No es miedo a la paz

El miedo es a que no sea paz lo que derive de ahí. El Presidente quiere que no haya más víctimas, pero un mal acuerdo nos convertirá en víctimas a todos.

Hablando del ‘miedo a la paz’ (EL TIEMPO, 8/6/2016), el colombianólogo Daniel Pécaut atribuye el escepticismo de buena parte de los colombianos hacia el proceso de La Habana a factores como el no reconocimiento de las Farc de muchas de las atrocidades que han cometido, a que el conflicto ya no afecta tanto a la población urbana y, principalmente, a que “el conflicto armado ha contribuido a mantener la hegemonía de las élites”, por lo que a estas no les interesaría su finalización.

Tal parece, pues, que para Pécaut los ‘enemigos de la paz’ son los mismos cuatro gatos de Benedetti; unos señorones y unas ricachonas de El Poblado que andan recogiendo unas firmitas para provocar la risa del señor Presidente. Mamotretos repletos de garabatos que no servirían ni para cuñar una puerta, pero que hacen ver a los uribistas con sus bolígrafos más peligrosos que los terroristas con sus fusiles, acaso por aquello de que “la pluma es más poderosa que la espada”, como decía Edward Bulwer-Lytton. Ladran, decía el Quijote.

Y es que Pécaut desestima (como Pékerman a Costa Rica) que la verdadera razón del escepticismo sea el temor a que las Farc se conviertan en un factor de poder –“el peligro del castro-chavismo”–, y descarta de plano ese “fantasma” con la misma simpleza que lo hacían los venezolanos 20 años atrás. Aduce que las Farc ya no tendrán armas para ejercer su poder de coacción, lo cual no está muy claro por aquello de la ‘dejación’, y que la población no las va a apoyar: “no será tarea fácil que las Farc logren construir una fuerza política poderosa. (…) prevalece, ante todo, el rechazo de la opinión hacia su participación en política”.

Sí, no será tarea fácil, pero tratar de minimizar a las Farc, y de desdeñar la capacidad de daño del populismo, es un flaco favor a la democracia. El voto se ha vuelto volátil, mudable, y la fidelidad del elector a un partido, o a un caudillo, es cosa del pasado; la gente anhela el cambio aunque se trate de un salto al vacío. La clase política tradicional padece de un enorme desprestigio del que cualquier advenedizo puede sacar provecho comprando votos (ya tuvimos un presidente elegido por el narcotráfico hace 22 años) o prometiendo el cielo. Además, el virus lo tenemos entre nosotros hace rato; la extrema izquierda ha penetrado diversos ámbitos de la vida nacional.

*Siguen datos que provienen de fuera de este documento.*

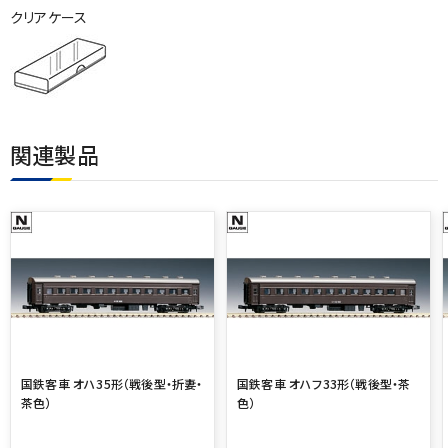
クリアケース
関連製品
国鉄客車 オハ35形（戦後型・折妻・
国鉄客車 オハフ33形（戦後型・茶
茶色）
色）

Hasta España sucumbe por el camino de la disolución: la formación de extrema izquierda Unidos Podemos, íntimamente ligada al chavismo, está de segunda en encuestas, a poca distancia del Partido Popular y por encima del PSOE. Es que la corrupción, la ineficiencia y la ineptitud son el mejor caldo de cultivo para los cantos de sirena de la demagogia, a los que son sordas solo unas pocas sociedades, como la de Suiza, donde el 77 por ciento acaba de votar en contra de la propuesta de pagar un salario básico (de más de 7 millones de pesos mensuales) a cada ciudadano sin trabajar. Una de esas ofertas típicas de la izquierda, para luego terminar saqueando camiones de comida.

Somos los ciudadanos los que requerimos un blindaje, no los bandidos. Jonathan Powell, negociador de paz con el Ira, dice que “no se puede tener una paz duradera a menos que tenga la justicia”, y explica que en Irlanda del Norte enviaron a asesinos a la cárcel y “se les permitió salir en dos años, algo muy duro de tragar y que la gente lo aceptara. Probablemente eso no sería posible ahora bajo la CPI” (EL TIEMPO, 7/6/2016). ¿Qué decir de Colombia, donde no habrá ni un día de cárcel?

No es miedo a la paz, el miedo es a que no sea paz lo que derive de ahí. El Presidente quiere que no haya más víctimas, pero un mal acuerdo nos convertirá en víctimas a todos.